The modern fuel injected system is far superior. I am a fan of tried trued systems like the Honda PGFI system. This was perfected on the track in the 80's then put into production. When I see all the struggles with KTM, #1 I am disappointed as I would love a reliable FI dualsport and #2 there is a lack of quality training and programs for technicians in today's apprenticeship system that usually means there is a lack of expertise in dealing with these systems at the dealer level when problems arise. I know I am up to my neck in this issue.
Businesses are leery of spending money on the training of mechanics as they tend to take the training and then leave their employer to chase dollars or start their own shop. The opposite was true during my three apprenticeships. So if one is to buy a problematic complex bike one needs to confirm there will be someone who is trained and experienced to keep the machine in service and on the road.
There are a few good guys around but they as I have stated before are far smarter than me and tend to stay out of these forums where it is very easy to upset people and alienate potential customers.
Any back yard KTM owner who wishes to conduct maintenance/rpairs should not forget the basics as well as the new tools of the trade which I find not many know how to properly employ in diagnostics.
I rode 15000 km on the CB500X and it did not skip a beat so there are motorcycles with good solid systems and when I find one that matches the KLR reliability/off road capability I will buy it. I am not technologically averse and as stated previously every morning I put on coveralls and pick up work orders that state all kinds of maladies so when I come home I really do not want to have to fuss with problematic "garage queens"
My guess is fuel starvation - I have a 2012, this summer got stranded in 70 mile due to clogged fuel pick-up strainer. I cleaned pic-up, replaced/relocated the fuel filter to outside the tank, replaced fuel pump w CA cycleworks pump. Bike ran fine for a week then had same starvation issues again - now it was the tiny top hat filter in the injector now that was clogged. I chucked top hat filter in garbage and back pressure cleaned out the injector (as per RTW Noahs youtube video via ADVrider) and has been running like a champ ever since. I also have order a tea bag filter from Pro-fil in Aus to replace pick up strainer.

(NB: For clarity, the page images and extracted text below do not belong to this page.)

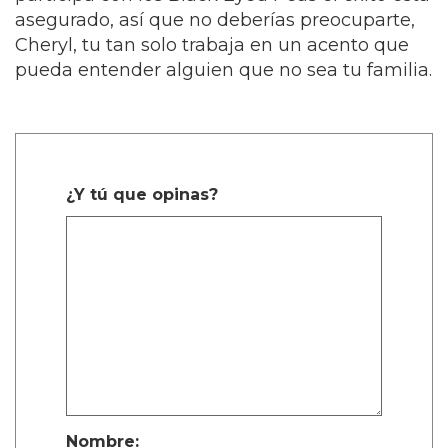
asegurado, así que no deberías preocuparte,
Cheryl, tu tan solo trabaja en un acento que
pueda entender alguien que no sea tu familia.
¿Y tú que opinas?
Nombre:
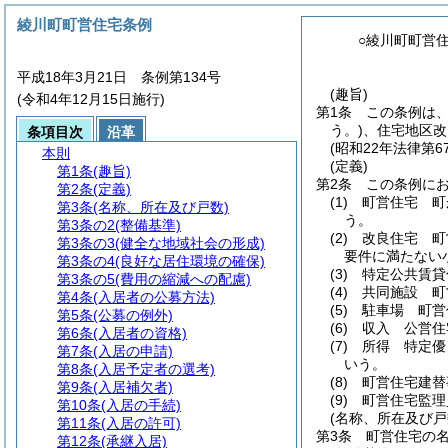
綾川町町営住宅条例
○綾川町町営
平成18年3月21日 条例第134号
(趣旨)
(令和4年12月15日施行)
第1条
この条例は
う。)
、住宅地区改
条項目次
沿革
(昭和22年法律第6
本則
(定義)
第1条
(趣旨)
第2条
この条例に
第2条
(定義)
(1)
町営住宅 町
第3条
(名称、所在及び戸数)
う。
第3条の2
(整備基準)
(2)
改良住宅 町
第3条の3
(健全な地域社会の形成)
要件に満たない
第3条の4
(良好な居住環境の確保)
(3)
特定公共賃貸
第3条の5
(費用の縮減への配慮)
(4)
共同施設 町
第4条
(入居者の公募方法)
(5)
駐車場 町営
第5条
(公募の例外)
(6)
収入 公営住
第6条
(入居者の資格)
(7)
所得 特定優
第7条
(入居の申請)
いう。
第8条
(入居予定者の選考)
(8)
町営住宅建替
第9条
(入居補欠者)
(9)
町営住宅監理
第10条
(入居の手続)
(名称、所在及び戸
第11条
(入居の許可)
第3条
町営住宅の
第12条
(承継入居)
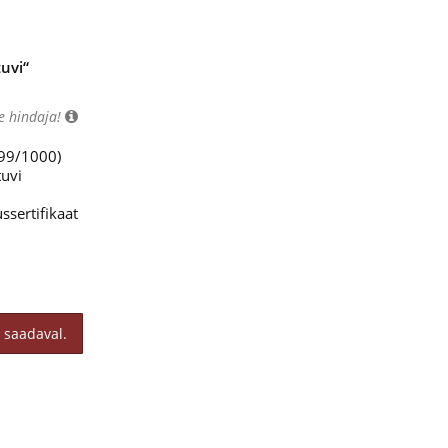
uvi“
e hindaja!
999/1000)
tuvi
ssertifikaat
 saadaval.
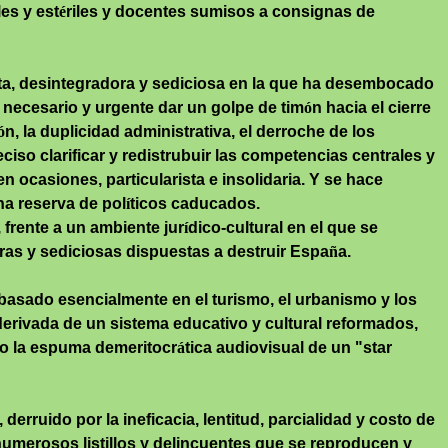
les y est
é
riles y docentes sumisos a consignas de
upta, desintegradora y sediciosa en la que ha desembocado
e necesario y urgente dar un golpe de tim
ó
n hacia el cierre
ó
n, la duplicidad administrativa, el derroche de los
ciso clarificar y
redistrubuir
las competencias centrales y
 en ocasiones, particularista e insolidaria. Y se hace
una reserva de pol
í
ticos caducados.
 frente a un ambiente jur
í
dico-cultural en el que se
oras y sediciosas dispuestas a destruir Espa
ñ
a.
basado esencialmente en el turismo, el urbanismo y los
d derivada de un sistema educativo y cultural reformados,
 no la espuma
demeritocr
á
tica
audiovisual de un "
star
derruido por la ineficacia, lentitud, parcialidad y costo de
 numerosos listillos y delincuentes que se reproducen y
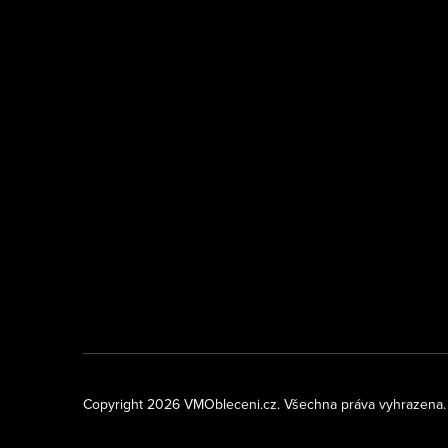
Copyright 2026
VMObleceni.cz
. Všechna práva vyhrazena.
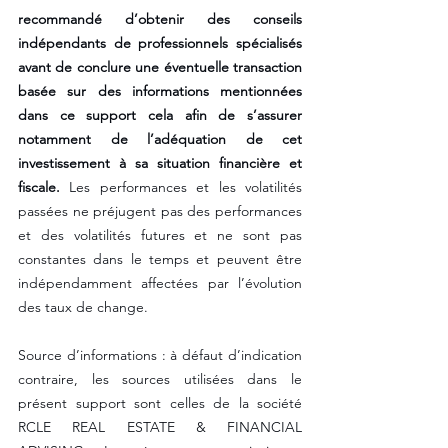
recommandé d’obtenir des conseils 
indépendants de professionnels spécialisés 
avant de conclure une éventuelle transaction 
basée sur des informations mentionnées 
dans ce support cela afin de s’assurer 
notamment de l’adéquation de cet 
investissement à sa situation financière et 
fiscale.
 Les performances et les volatilités 
passées ne préjugent pas des performances 
et des volatilités futures et ne sont pas 
constantes dans le temps et peuvent être 
indépendamment affectées par l’évolution 
des taux de change. 
Source d’informations : à défaut d’indication 
contraire, les sources utilisées dans le 
présent support sont celles de la société 
RCLE REAL ESTATE & FINANCIAL 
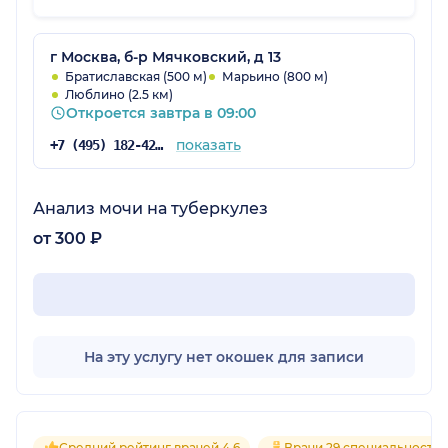
несколько посещений "поставил на ноги".
Прошли боли в позвоночнике. Стала дышать
и спать!!! Профессионал - высший класс!
г Москва, б-р Мячковский, д 13
Золотые руки! Теперь, если что, только к
Братиславская (500 м)
Марьино (800 м)
Люблино (2.5 км)
нему!
Откроется завтра в 09:00
показать
+7 (495) 182-42-88
Анализ мочи на туберкулез
от 300 ₽
На эту услугу нет окошек для записи
Средний рейтинг врачей 4.6
Врачи 29 специальносте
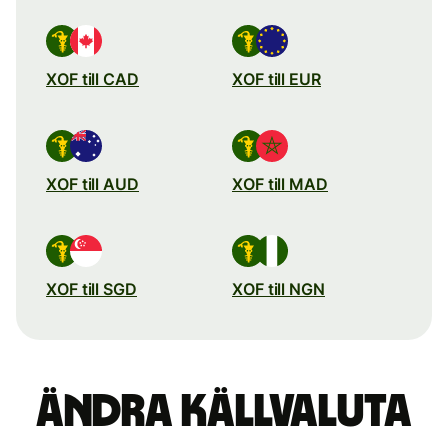
XOF till CAD
XOF till EUR
XOF till AUD
XOF till MAD
XOF till SGD
XOF till NGN
Ändra källvaluta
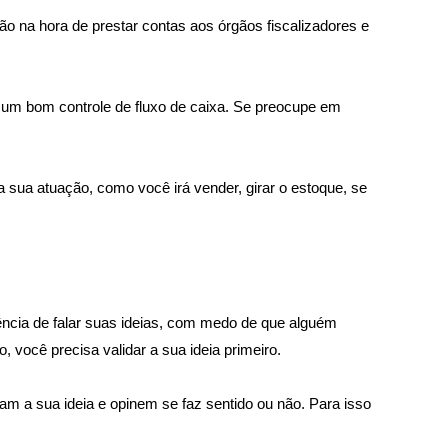
o na hora de prestar contas aos órgãos fiscalizadores e 
 um bom controle de fluxo de caixa. Se preocupe em 
 sua atuação, como você irá vender, girar o estoque, se 
ncia de falar suas ideias, com medo de que alguém 
 você precisa validar a sua ideia primeiro.
 a sua ideia e opinem se faz sentido ou não. Para isso 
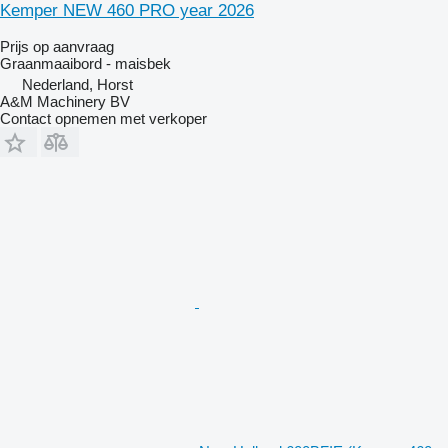
Kemper NEW 460 PRO year 2026
Prijs op aanvraag
Graanmaaibord - maisbek
Nederland, Horst
A&M Machinery BV
Contact opnemen met verkoper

I have never used a oscilloscope to troubleshoot a fuel pump. How will a electrically sound pump with mechanical issues (worn impellers, weak relief, clogged suction screen etc?) show a different wave form? This is what I was thinking with the amp draw question.
Could it be the that the THAD and APAD reference values given for the 690R in post KTM 690 EFI 2008 - 2013 : Idiots Guide are incorrect? Even the 08-10 690E values given there are inconsistent with the 2009 repair manual, which seems to state same values for all 2009 690s models (E & R):
1: Throttle Position Sensor closed: 0.5-0.54V
2: TPS open: 0.7-0.74V
3: Throttle Grip Sensor OPEN: 0.7-0.74V
There is no mention of closing the butterfly valve manually for the TGS reading, as specified "Throttle grip sensor CLOSED 0.70-0.74v APAD" in the Idiots Guide. This would explain your error codes and poor running engine, as sensor readings are outside of ECU expected ranges.
That being said, I am facing similar issues and have not managed to sort them yet...
If you fixed the issue, I'd be curious about the solution since it seems we have taken the same troubleshooting steps this far.